■ Testo di partenza ■
-------------------------
Krankenhaus, l’urto dell’assenza

Avevo parlato di malattia e luoghi a essa connessi qui, tirando in ballo, tra gli altri, Gesualdo Bufalino con la sua Diceria dell’untore. Oggi propongo Krankenhaus di Luigi Carotenuto (Gattomerlino Edizioni, 2020). Una raccolta poetica – potrei definirla plaquette, vista la brevità –, che sembra raccogliere, sia nella predilezione per le tematiche esistenziali che nella forma (componimenti di folgorante concisione, sobri, giusto qualche allitterazione e rima sparsa qua e là, l’analogia che dà conto dell’esperienza interiore), la tradizione dell’ermetismo, quello ungarettiano, in particolare. Penso siano da rintracciare lì i maestri dell’autore. Il collante che amalgama le liriche facendone un tutt’uno organico, un libro dai chiari intenti poetici, è l’ospedale, non «pietroburghese residenza invernale» come recita con una punta d’amara ironia l’esergo, bensì luogo dell’anima dove, per impulso di un evento traumatico, presagio dell’assenza, o meglio «l’urto dell’assenza», si creano le fulminee composizioni della memoria, necessarie a elaborare il dolore della perdita. Temi importanti quelli che suggerisce Krankenhaus: la vita, la morte, la «bestiolina inoffensiva» chiamata solitudine. D’altronde, «La notte è davanti e alle spalle sempre in agguato».
Come informa la prefazione, la parola tedesca Krankenhaus, traducibile in Ospedale, sembrerebbe onomatopeica, richiamando, in effetti, il crac, il rumore di qualcosa che si rompe: un osso, un arto, forse. Un equilibrio, di sicuro, le nostre fragili convinzioni, proprio mentre siamo impegnati «nel trovare scuse / per tirare avanti, nel fingerci interi». Il dolore nella sua visione più fisica, reale, quello della creatura finita, il padre, con cui la voce poetica stabilisce un dialogo, viene reso tramite piccole visioni di luce, buio, solitudine, assenza. Sono i piccoli oggetti, gli elettrodomestici, i muti testimoni di un addio sofferto, lo specchio in cui guardare l’altro per rivedere se stesso, qualche incursione nel sé bambino, e ricordare l’amore che il padre ha insegnato ad accogliere e dare.
-------------------------
■ Sezione dati ■

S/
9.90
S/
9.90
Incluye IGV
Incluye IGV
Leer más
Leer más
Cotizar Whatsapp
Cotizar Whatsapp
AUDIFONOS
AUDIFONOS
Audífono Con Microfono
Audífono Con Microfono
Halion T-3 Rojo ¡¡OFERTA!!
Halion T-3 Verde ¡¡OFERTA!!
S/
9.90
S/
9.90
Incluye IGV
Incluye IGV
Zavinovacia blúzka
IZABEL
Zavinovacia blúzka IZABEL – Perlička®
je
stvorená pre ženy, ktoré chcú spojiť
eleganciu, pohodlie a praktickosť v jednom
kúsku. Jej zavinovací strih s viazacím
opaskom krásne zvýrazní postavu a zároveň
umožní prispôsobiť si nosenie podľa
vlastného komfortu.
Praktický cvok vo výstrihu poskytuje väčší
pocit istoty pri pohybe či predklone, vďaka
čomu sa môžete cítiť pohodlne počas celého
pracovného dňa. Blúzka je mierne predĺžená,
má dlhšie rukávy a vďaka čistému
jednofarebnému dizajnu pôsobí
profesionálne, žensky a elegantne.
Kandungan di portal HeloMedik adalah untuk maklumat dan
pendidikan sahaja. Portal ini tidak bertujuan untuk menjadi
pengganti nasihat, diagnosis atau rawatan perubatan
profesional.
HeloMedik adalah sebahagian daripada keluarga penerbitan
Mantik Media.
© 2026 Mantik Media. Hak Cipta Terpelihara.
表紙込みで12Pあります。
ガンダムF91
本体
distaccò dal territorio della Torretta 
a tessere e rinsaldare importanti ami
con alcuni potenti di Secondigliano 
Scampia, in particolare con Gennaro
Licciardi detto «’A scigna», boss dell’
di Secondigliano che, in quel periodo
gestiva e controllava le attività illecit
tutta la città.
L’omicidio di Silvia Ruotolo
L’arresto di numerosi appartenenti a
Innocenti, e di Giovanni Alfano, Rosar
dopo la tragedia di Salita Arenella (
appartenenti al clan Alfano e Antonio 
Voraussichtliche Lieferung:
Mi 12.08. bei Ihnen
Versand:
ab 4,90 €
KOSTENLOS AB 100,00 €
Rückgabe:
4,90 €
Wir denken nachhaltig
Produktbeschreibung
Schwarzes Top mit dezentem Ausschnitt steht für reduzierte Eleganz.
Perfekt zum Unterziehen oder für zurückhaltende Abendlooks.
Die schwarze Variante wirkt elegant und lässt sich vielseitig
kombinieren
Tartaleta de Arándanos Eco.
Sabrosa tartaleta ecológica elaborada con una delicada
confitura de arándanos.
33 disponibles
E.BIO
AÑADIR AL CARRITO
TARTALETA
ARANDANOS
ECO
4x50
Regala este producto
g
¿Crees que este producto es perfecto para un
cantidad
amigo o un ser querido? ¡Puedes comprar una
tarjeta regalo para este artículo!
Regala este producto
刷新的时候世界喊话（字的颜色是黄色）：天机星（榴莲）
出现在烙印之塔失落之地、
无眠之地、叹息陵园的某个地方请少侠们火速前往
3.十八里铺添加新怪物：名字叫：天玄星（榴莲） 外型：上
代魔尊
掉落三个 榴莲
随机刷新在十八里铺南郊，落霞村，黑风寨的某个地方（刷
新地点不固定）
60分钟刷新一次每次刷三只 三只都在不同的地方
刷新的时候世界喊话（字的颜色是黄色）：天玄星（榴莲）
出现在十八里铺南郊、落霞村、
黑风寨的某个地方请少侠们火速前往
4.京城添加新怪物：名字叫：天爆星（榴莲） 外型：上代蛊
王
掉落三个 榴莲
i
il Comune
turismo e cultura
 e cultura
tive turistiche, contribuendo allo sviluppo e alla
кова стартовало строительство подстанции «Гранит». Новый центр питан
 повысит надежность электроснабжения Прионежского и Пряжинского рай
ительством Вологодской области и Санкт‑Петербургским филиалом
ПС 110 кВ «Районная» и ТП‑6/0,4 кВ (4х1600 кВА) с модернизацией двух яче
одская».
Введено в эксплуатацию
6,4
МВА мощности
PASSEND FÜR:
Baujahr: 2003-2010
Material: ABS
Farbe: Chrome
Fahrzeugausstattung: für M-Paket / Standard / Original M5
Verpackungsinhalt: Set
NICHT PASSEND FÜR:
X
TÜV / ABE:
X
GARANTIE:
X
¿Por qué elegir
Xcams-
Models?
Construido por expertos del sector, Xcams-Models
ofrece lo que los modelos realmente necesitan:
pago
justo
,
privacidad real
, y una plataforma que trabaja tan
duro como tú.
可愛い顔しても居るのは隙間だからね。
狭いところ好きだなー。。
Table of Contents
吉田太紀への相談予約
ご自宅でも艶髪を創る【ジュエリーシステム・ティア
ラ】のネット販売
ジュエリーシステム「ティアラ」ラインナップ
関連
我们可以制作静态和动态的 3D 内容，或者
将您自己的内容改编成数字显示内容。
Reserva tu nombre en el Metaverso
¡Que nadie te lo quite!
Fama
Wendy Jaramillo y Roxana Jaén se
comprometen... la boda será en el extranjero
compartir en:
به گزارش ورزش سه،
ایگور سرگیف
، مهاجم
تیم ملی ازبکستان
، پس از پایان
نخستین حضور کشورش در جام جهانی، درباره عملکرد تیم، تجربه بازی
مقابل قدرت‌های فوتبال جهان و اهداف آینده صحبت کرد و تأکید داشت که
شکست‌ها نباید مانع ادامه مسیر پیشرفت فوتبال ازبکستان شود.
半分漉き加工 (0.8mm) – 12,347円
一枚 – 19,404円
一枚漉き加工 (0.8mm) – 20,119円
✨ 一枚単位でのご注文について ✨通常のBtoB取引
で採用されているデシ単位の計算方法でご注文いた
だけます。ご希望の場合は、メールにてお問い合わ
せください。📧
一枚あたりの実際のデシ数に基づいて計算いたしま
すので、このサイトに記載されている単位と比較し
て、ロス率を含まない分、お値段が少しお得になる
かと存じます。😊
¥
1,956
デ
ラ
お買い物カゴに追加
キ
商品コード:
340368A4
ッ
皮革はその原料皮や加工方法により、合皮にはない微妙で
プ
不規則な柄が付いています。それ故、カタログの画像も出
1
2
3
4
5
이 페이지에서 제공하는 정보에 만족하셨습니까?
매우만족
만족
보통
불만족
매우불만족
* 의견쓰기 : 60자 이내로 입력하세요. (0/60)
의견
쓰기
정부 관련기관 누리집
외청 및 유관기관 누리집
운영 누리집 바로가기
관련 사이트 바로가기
-------------------------
■ Compito da svolgere ■
Puoi riportare il passo del testo su Krankenhaus da "Come informa la" a "accogliere e dare.", sostituendo "elettrodomestici" con "utensili"? I dati non hanno alcun legame con il testo.

■ Soluzione ■
Come informa la prefazione, la parola tedesca Krankenhaus, traducibile in Ospedale, sembrerebbe onomatopeica, richiamando, in effetti, il crac, il rumore di qualcosa che si rompe: un osso, un arto, forse. Un equilibrio, di sicuro, le nostre fragili convinzioni, proprio mentre siamo impegnati «nel trovare scuse / per tirare avanti, nel fingerci interi». Il dolore nella sua visione più fisica, reale, quello della creatura finita, il padre, con cui la voce poetica stabilisce un dialogo, viene reso tramite piccole visioni di luce, buio, solitudine, assenza. Sono i piccoli oggetti, gli utensili, i muti testimoni di un addio sofferto, lo specchio in cui guardare l’altro per rivedere se stesso, qualche incursione nel sé bambino, e ricordare l’amore che il padre ha insegnato ad accogliere e dare.